» **Set task**: Find each line in the items below that contains the string "offset", and copy those lines.

» **Input**:
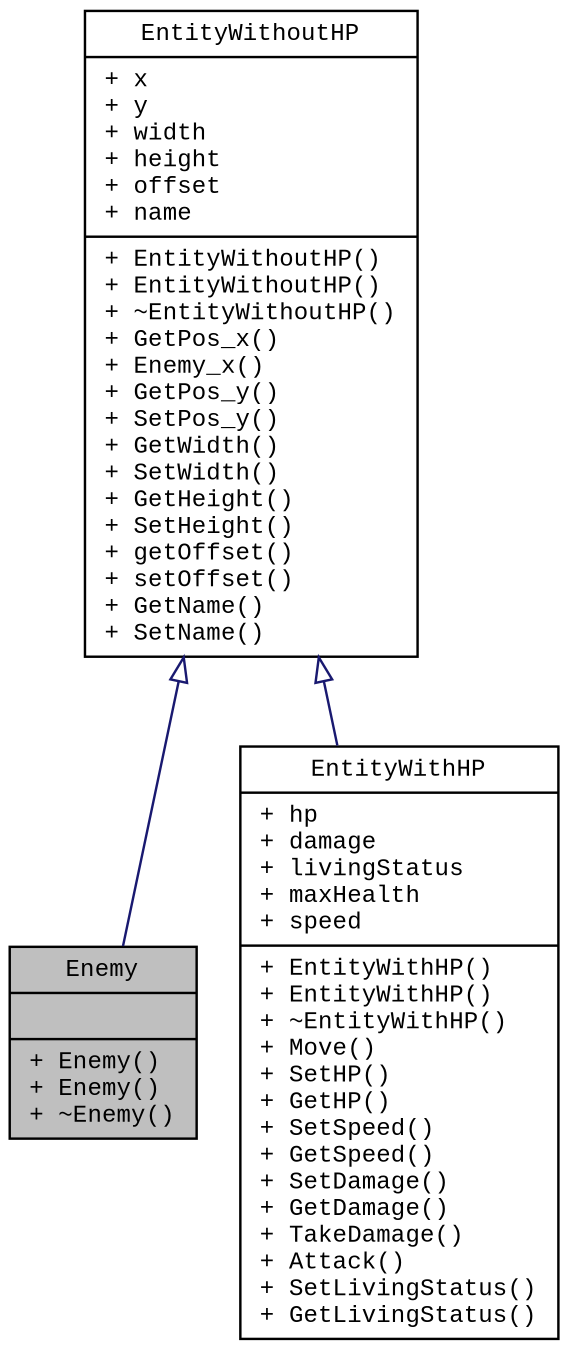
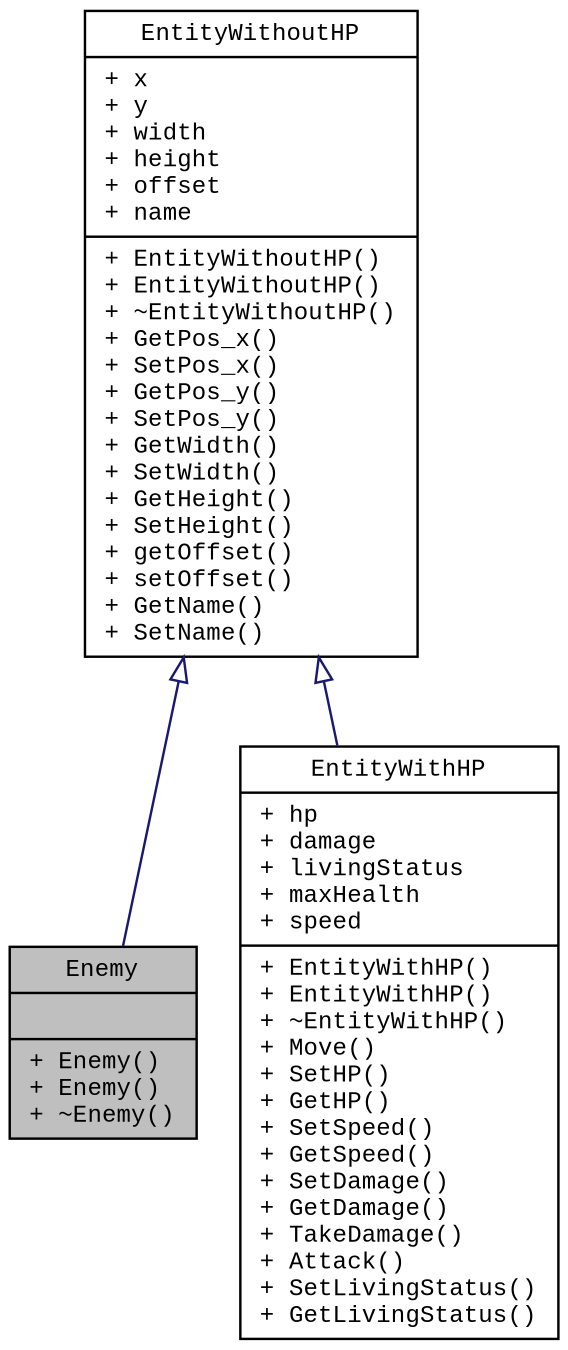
  digraph {
    fontname="Liberation Mono"
    node [color=black fontname="Liberation Mono" fontsize=10 shape=record]
    edge [arrowtail=onormal color=midnightblue dir=back fontname="Liberation Mono" fontsize=10 labelfontname=Helvetica labelfontsize=10 style=solid]
    n1 [fillcolor=grey75 fontcolor=black height=0.2 label="{Enemy\n||+ Enemy()\l+ Enemy()\l+ ~Enemy()\l}" style=filled width=0.4]
    n2 [height=0.2 label="{EntityWithHP\n|+ hp\l+ damage\l+ livingStatus\l+ maxHealth\l+ speed\l|+ EntityWithHP()\l+ EntityWithHP()\l+ ~EntityWithHP()\l+ Move()\l+ SetHP()\l+ GetHP()\l+ SetSpeed()\l+ GetSpeed()\l+ SetDamage()\l+ GetDamage()\l+ TakeDamage()\l+ Attack()\l+ SetLivingStatus()\l+ GetLivingStatus()\l}" width=0.4]
-   n3 [height=0.2 label="{EntityWithoutHP\n|+ x\l+ y\l+ width\l+ height\l+ offset\l+ name\l|+ EntityWithoutHP()\l+ EntityWithoutHP()\l+ ~EntityWithoutHP()\l+ GetPos_x()\l+ Enemy_x()\l+ GetPos_y()\l+ SetPos_y()\l+ GetWidth()\l+ SetWidth()\l+ GetHeight()\l+ SetHeight()\l+ getOffset()\l+ setOffset()\l+ GetName()\l+ SetName()\l}" width=0.4]
+   n3 [height=0.2 label="{EntityWithoutHP\n|+ x\l+ y\l+ width\l+ height\l+ offset\l+ name\l|+ EntityWithoutHP()\l+ EntityWithoutHP()\l+ ~EntityWithoutHP()\l+ GetPos_x()\l+ SetPos_x()\l+ GetPos_y()\l+ SetPos_y()\l+ GetWidth()\l+ SetWidth()\l+ GetHeight()\l+ SetHeight()\l+ getOffset()\l+ setOffset()\l+ GetName()\l+ SetName()\l}" width=0.4]
    n3 -> n1
    n3 -> n2
  }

» **Output below**:
-   n3 [height=0.2 label="{EntityWithoutHP\n|+ x\l+ y\l+ width\l+ height\l+ offset\l+ name\l|+ EntityWithoutHP()\l+ EntityWithoutHP()\l+ ~EntityWithoutHP()\l+ GetPos_x()\l+ Enemy_x()\l+ GetPos_y()\l+ SetPos_y()\l+ GetWidth()\l+ SetWidth()\l+ GetHeight()\l+ SetHeight()\l+ getOffset()\l+ setOffset()\l+ GetName()\l+ SetName()\l}" width=0.4]
+   n3 [height=0.2 label="{EntityWithoutHP\n|+ x\l+ y\l+ width\l+ height\l+ offset\l+ name\l|+ EntityWithoutHP()\l+ EntityWithoutHP()\l+ ~EntityWithoutHP()\l+ GetPos_x()\l+ SetPos_x()\l+ GetPos_y()\l+ SetPos_y()\l+ GetWidth()\l+ SetWidth()\l+ GetHeight()\l+ SetHeight()\l+ getOffset()\l+ setOffset()\l+ GetName()\l+ SetName()\l}" width=0.4]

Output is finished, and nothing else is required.